With just a few days left to catch the magic of glowing fireflies, head to the hilly ranges on the outskirts of Mumbai
OK, lights out, everyone.” Our trek leader Vishal Khond hushes us.
We’re under a large twinkling tree, at 1.30 in the morning. Its mighty canopy and the surrounding bushes light up erratically and, then, it’s all black again. The fireflies are putting on a good show. We stand in pin-drop silence, gazing at the hundreds of fireflies, until one of us gasps in awe. We all turn our heads to follow the sound, but the flies have hopped branches by then.
We’re at the Prabal Machi plateau in the Sahayadris, the base of which is Thakurwadi — a 45-minute rickshaw ride from Panvel railway station. Fireflies can be spotted only for two to three weeks before the onset of the monsoon, and night treks are organised by various groups.
We reach the base of the hill around 8pm, and start the hour-long climb. Post a terribly humid hike, we reach the rocky plateau and have a hearty dinner. Bhakri and chicken gravy for the meat lovers and baingan ki sabzi with jwari roti (a Maharashtrian speciality) for the vegetarians, alongside a helping of rice and dal. The only establishment there is one where 20 to 25 trekkers sit in a row and have their plates set on a long table. The cook doles out rotis at great speed for hungry trekkers. We then set out to explore the plateau for large trees that typically house fireflies.
Fireflies are bioluminescent insects (winged beetles, actually) that produce a yellow glow to attract mates. They don’t buzz around too fast like house flies, enabling us to trick a few into landing on our palms. When you spot one on a leaf close to you, hold your palm abutting it. The fly might think your palm is an extension of the leaf and, voila, it walks right on to it.
Under a giant tree, we sit awhile, mesmerised, watching the flies shimmer. They aren’t like stars that have a constant dim glow; they’re more like blinking fairy lights. But, erratic — you can’t continuously spot a fly, because it glows only for a few seconds at a go. However, by the time the glow from that fly faints, others around it light up. Some of us try to capture the flies on camera. It’s not easy — without a flash or any light source, the camera registers nothing but darkness. And a flash, or a torch, would not only wash out the scene, but scare the flies away.

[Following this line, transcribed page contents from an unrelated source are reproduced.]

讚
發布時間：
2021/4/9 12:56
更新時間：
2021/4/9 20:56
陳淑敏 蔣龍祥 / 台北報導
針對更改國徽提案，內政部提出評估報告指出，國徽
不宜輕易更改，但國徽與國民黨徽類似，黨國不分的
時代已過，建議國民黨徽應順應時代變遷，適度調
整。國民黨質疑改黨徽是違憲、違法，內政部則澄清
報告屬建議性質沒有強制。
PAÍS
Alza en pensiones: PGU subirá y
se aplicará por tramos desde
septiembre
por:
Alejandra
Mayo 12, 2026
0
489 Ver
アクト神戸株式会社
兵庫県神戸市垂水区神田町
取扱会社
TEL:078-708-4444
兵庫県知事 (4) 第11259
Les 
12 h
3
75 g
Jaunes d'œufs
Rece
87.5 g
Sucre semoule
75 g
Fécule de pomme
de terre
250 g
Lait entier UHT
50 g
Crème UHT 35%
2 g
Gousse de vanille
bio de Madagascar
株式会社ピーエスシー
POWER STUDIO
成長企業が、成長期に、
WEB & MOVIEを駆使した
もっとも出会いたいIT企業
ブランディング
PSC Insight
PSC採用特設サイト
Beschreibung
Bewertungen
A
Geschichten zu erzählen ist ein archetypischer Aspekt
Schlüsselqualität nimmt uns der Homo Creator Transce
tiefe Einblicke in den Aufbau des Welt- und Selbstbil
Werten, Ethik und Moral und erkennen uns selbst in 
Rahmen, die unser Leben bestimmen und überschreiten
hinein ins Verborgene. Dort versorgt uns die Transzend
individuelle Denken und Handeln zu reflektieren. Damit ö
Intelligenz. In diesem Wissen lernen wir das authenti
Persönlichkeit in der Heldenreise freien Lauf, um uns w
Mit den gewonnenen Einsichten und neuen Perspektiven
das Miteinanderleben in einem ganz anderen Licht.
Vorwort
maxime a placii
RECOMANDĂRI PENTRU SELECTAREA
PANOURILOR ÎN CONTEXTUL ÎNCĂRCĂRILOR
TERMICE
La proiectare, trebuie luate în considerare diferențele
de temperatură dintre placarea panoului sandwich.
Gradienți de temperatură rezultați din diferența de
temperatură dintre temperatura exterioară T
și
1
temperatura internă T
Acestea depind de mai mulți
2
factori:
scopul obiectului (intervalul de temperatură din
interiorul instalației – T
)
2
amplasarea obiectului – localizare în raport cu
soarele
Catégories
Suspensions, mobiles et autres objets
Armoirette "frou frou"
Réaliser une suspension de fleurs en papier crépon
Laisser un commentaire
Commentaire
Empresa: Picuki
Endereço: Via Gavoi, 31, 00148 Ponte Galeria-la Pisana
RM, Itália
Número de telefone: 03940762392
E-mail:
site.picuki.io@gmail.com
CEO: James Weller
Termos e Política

We walk back to our sleeping spots, discussing who’s planning to hike to the top to see the Prabal Fort, from which Prabalgadh gets its name. Summer nights are mosquito-free on the plateau, and the cool breeze makes it a great spot for camping. We did not have tents, unlike one other group that we came across. But that wasn’t a problem — some of us spread out newspapers, some had bedsheets, and a few lay on sleeping bags. Snoring trekkers, though, as we discovered, can be a problem. But the starry blanket above makes the noise worth it.
The following morning, breakfast consists of poha and egg bhurji, and we begin our descent. Graded easy on difficulty level, Prabal Machi branches out to Prabalgadh and Kalavantin Durg. Both these peaks, at 2,300ft, are achievable for new trekkers, and can be reached the following morning, without much huffing and puffing. It’s best to continue the ascent at dawn, though, as it gets hot and humid post 7.30am. The reward of reaching these peaks is the beautiful views of the Matheran ranges and a glimpse of the peaks of Chanderi, Shrimallang, Irshalgadh, Karnala and Manikgarh.
Before you go: 5 things to know, pack
-End of May to beginning of June is the best time to spot fireflies.
-Wear a good pair of hiking shoes. Avoid floaters and slippers at all cost.
-Things to carry on the trek: Two litres of water, a torch, a sleeping bag, and a tent, if you want the complete camping experience. Use a backpack to carry these, and not a sling bag or a jhola.
-In the company of fireflies, make as little noise as possible, and do not use the camera flash.
-On the trail, adopt the Leave No Trace policy and do not litter.